Когда Алеша прибежал в порт, на верхней палубе судна ставили зенитный пулемет, а белую грудь красавца матрос в люльке размалевывал пестрыми красками маскировки. Возле электрохода толпа: школьники, матери, учителя. Объявлена эвакуация всех, кто не нужен на фронте.
Одноклассники завидовали Алеше. Он, как взрослый мужчина, распоряжался собою сам. Он успел побывать в политотделе, но об этом помалкивал: ему приказали быть до срока призыва на буксире, а у ребят буксир не вызывал почтения. Прощался он с товарищами, как бывалый моряк, знающий свое место на войне.
- Белоус на борту? - спросил Алеша, не видя в толпе Кати.
- Давно в Кронштадте, самолетом улетела.
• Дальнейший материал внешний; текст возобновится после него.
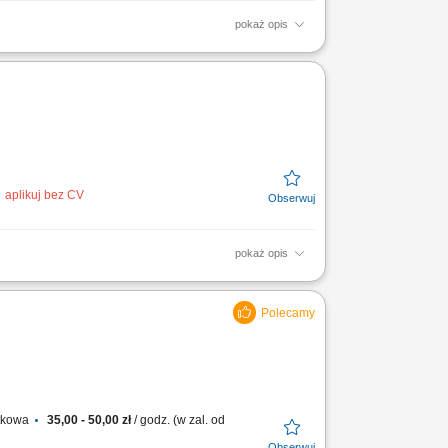
pokaż opis
żurów edukacyjnych 1:1 w czasie
ujących materiałów...
aplikuj bez CV
pokaż opis
cu) w zakresie systemów sprzedażowych,
nozowanie i...
atkowa
35,00 - 50,00 zł
/ godz. (w zal. od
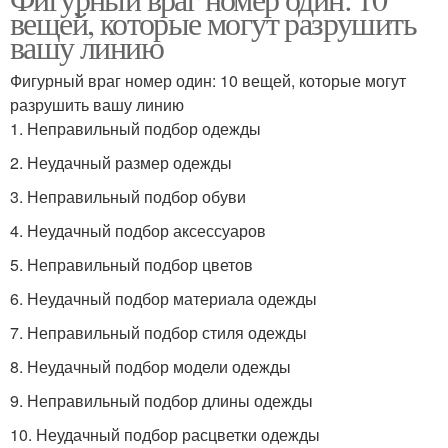
вещей, которые могут разрушить
вашу линию
Фигурный враг номер один: 10 вещей, которые могут
разрушить вашу линию
1. Неправильный подбор одежды
2. Неудачный размер одежды
3. Неправильный подбор обуви
4. Неудачный подбор аксессуаров
5. Неправильный подбор цветов
6. Неудачный подбор материала одежды
7. Неправильный подбор стиля одежды
8. Неудачный подбор модели одежды
9. Неправильный подбор длины одежды
10. Неудачный подбор расцветки одежды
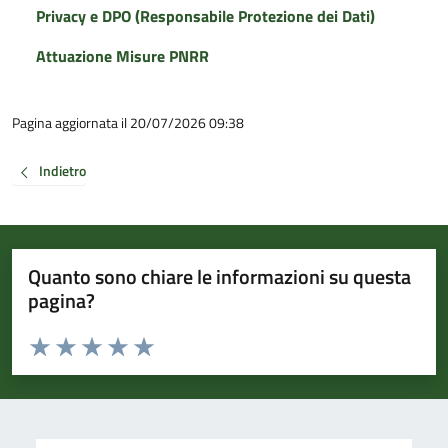
Privacy e DPO (Responsabile Protezione dei Dati)
Attuazione Misure PNRR
Pagina aggiornata il 20/07/2026 09:38
Indietro
Quanto sono chiare le informazioni su questa
pagina?
Valuta da 1 a 5 stelle la pagina
Valuta 1 stelle su 5
Valuta 2 stelle su 5
Valuta 3 stelle su 5
Valuta 4 stelle su 5
Valuta 5 stelle su 5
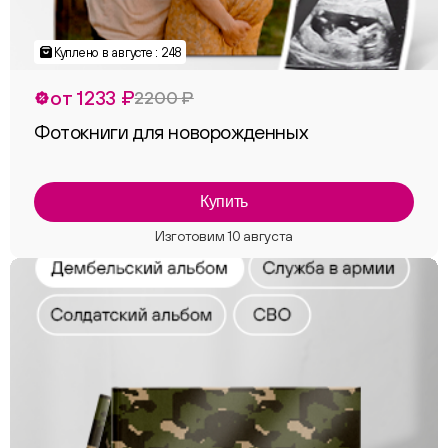
Куплено в августе : 248
от 1233 ₽
2200 ₽
Фотокниги для новорожденных
Купить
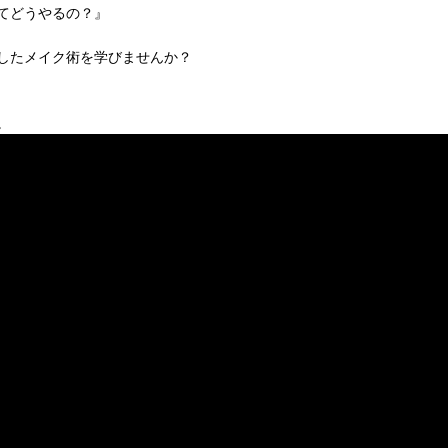
てどうやるの？』
したメイク術を学びませんか？
。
Получил назначение?
- Остаюсь здесь, - важничал Алеша. - Назначен рулевым.
- Остаешься? - услышал он тихий голос за спиной, Катя оттянула его в сторону.
- А болтали - ты улетела. - Алеша смутился: Катя не терпела хвастовства.
- Не узнавал в политотделе про курсы снайперов?
- Тебе-то зачем? Вас всех вывозят в Кронштадт.
- Я остаюсь с отцом. Пока попрошусь в госпиталь. А потом...
Катя не договорила, объявили посадку. Она заволновалась:
- Только молчи. Девчонки узнают - сбегут. Ну прощай.- Она махнула Алеше и убежала.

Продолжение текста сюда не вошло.